Let's step back for a second. Part of what may have helped Madoff escape scrutiny is that his company consisted of two separate arms -- a securities brokerage, which acted as a middleman between buyers and sellers of shares, and a straight investment business. According to the SEC complaint filed last week, Madoff ran the investment arm as a secretive business separate from the brokerage, and it was this arm that was used to perpetrate the alleged fraud.
Bloomberg reported yesterday that since Madoff registered the investment arm with the Securities and Exchange Commission in 2006, that agency hadn't got around to looking at the business's books. The SEC usually tries to go through the books of newly registered firms in their first year.
"If the SEC didn't come in and inspect (the Madoff hedge fund), then they have a hell of a lot to answer for," one expert told the Associated Press.
But the problem doesn't appear to have started in 2006.
As early as 1999, an executive in the securities industry had urged the SEC to probe Madoff, on the basis of the remarkably steady returns that his investment business seemed to provide. The executive, Harry Markopolos, argued that Madoff must be generating those returns by "front-running" -- that is, using the brokerage arm of his company to illegally provide information to the investment arm.
The SEC said in a statement that it had conducted two investigations into the brokerage arm -- not the investment arm -- of Madoff's company, in 2005 and 2007. The first, begun in response to allegations of front-running, found three violations of rules requiring brokers to obtain the best possible price for customer orders. That investigation appears to have led to Madoff agreeing to register with the SEC the following year, giving the agency access to far more information than it previously had.
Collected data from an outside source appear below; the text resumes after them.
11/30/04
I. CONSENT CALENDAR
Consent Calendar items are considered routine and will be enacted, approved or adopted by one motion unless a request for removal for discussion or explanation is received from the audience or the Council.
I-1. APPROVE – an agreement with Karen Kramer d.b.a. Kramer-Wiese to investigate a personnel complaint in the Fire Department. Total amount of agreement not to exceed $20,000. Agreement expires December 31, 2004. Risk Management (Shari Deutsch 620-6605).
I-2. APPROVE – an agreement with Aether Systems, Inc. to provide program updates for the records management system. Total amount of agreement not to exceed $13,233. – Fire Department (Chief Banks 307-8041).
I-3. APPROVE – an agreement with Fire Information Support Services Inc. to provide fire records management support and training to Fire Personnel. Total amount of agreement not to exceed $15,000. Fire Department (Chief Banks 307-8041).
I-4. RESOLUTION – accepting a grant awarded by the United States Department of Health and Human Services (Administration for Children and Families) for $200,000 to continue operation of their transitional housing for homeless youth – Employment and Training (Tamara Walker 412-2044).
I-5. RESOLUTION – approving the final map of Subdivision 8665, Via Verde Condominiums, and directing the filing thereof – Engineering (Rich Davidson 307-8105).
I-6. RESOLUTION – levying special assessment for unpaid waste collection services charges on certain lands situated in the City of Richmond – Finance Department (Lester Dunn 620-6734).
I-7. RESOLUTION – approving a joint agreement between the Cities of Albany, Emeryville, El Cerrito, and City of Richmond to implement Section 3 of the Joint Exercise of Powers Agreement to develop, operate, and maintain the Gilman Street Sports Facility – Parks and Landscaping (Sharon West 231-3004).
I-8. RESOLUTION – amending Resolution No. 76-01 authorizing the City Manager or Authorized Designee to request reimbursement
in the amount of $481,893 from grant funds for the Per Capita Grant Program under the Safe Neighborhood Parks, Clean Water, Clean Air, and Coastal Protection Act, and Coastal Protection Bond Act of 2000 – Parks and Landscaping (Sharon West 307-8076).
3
But the 2007 probe, conducted after Madoff registered, found no evidence of anything improper.
It's unclear why the probes focused on the brokerage arm when it was the investment arm that had generated complaints in the past -- and which apparently would have been the arm that improperly profited from any front-running activity.
So there are still far more questions than answers, including in regard to the performance of government regulators. But so far, the SEC doesn't appear to have covered itself in glory on this one.